I have posted the source for these metafunctions along with a unit test in the YahooGroups Files section in a folder called 'is_dereferenceable'.
Please let me know if these are of interest to anyone.
Don't you think it's time we generalized the hack into a nice macro that generates the right code? -- Dave Abrahams Boost Consulting http://www.boost-consulting.com

"David Abrahams" <dave@boost-consulting.com> wrote in message news:ullfibawd.fsf@boost-consulting.com...
Don't you think it's time we generalized the hack into a nice macro that generates the right code?
Agreed. That way we could have utilities like these to check for all unary operators. In fact, I don't see any reason why the same idea couldn't be applied to binary operators. I would think that the usage would look something like this: DEFINE_UNARY_OPERATOR_TEST(is_dereferenceable, *); DEFINE_BINARY_OPERATOR_TEST(is_addable, +); Then you could do is_dereferenceable<T> or is_addable<T1, T2> where the latter expression is true if 't1 + t2' is well-formed, where 't1' is an instance of 'T1 &' and 't2' is an instance of 'T2 &'. Is this what you had in mind, or close to it? -- Alex Chovanec NIF and Engineering Division Computing Applications and Research Department Lawrence Livermore National Laboratory

"David Abrahams" <dave@boost-consulting.com> wrote in message news:ullfibawd.fsf@boost-consulting.com...

....

• **WHAT THIS EXERCISE ASKS**:
**a.** Copy word for word the part of the is_dereferenceable thread between "I have posted" and "interest to anyone.", inclusive.
**b.** Answer these questions about the is_dereferenceable thread:
(i) What is the name of the folder in the YahooGroups Files section where the source was posted?
(ii) Which macro does the proposed usage employ to define is_addable?
(iii) Which laboratory appears in Alex Chovanec's signature?
**c.** What comes next in the is_dereferenceable thread? Write a continuation that begins after its final line.

• **EXERCISE DATA**:
....

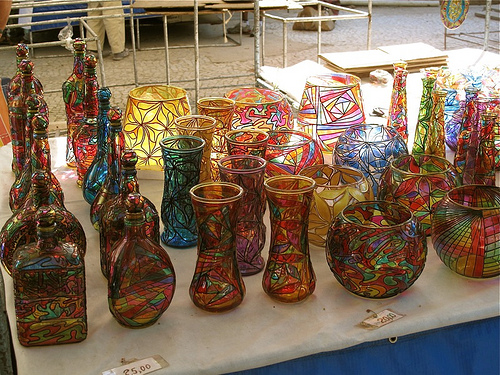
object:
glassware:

....

• **ANSWERS FOR THE TASKS**:
**a.**
I have posted the source for these metafunctions along with a unit test in the YahooGroups Files section in a folder called 'is_dereferenceable'.
Please let me know if these are of interest to anyone.

**b.**
(i) 'is_dereferenceable'
(ii) DEFINE_BINARY_OPERATOR_TEST
(iii) Lawrence Livermore National Laboratory

**c.**
"Alex Chovanec" <achovane@engin.umich.edu> writes:
I have posted the source for these metafunctions along with a unit test in the YahooGroups Files section in a folder called 'is_dereferenceable'.
Please let me know if these are of interest to anyone.
Don't you think it's time we generalized the hack into a nice macro that generates the right code?
I think so. In addition to prefix and postfix unary operators, there should be a binary version, too, right? Jonathan

Jonathan Turkanis wrote:
"David Abrahams" <dave@boost-consulting.com> wrote in message
Don't you think it's time we generalized the hack into a nice macro that generates the right code?
I think so. In addition to prefix and postfix unary operators, there should be a binary version, too, right?
I have been toying with a more general solution to this problem, where one can do things like: check_dereference<T, is_convertible<mpl::_, U&> > check_add<T, T, is_convertible<mpl::_, T> > etc. I haven't used it anywhere yet, so I can't say if it's useful in practice, but at least it was fun implementing. ;) -- Daniel Wallin

Daniel Wallin <dalwan01@student.umu.se> writes:
Jonathan Turkanis wrote:
"David Abrahams" <dave@boost-consulting.com> wrote in message
Don't you think it's time we generalized the hack into a nice macro that generates the right code? I think so. In addition to prefix and postfix unary operators, there should be a binary version, too, right?
I have been toying with a more general solution to this problem, where one can do things like:
check_dereference<T, is_convertible<mpl::_, U&> > check_add<T, T, is_convertible<mpl::_, T> >
etc.
That *might* be impressive if I could tell what those expressions were supposed to mean ;-)
I haven't used it anywhere yet, so I can't say if it's useful in practice, but at least it was fun implementing. ;)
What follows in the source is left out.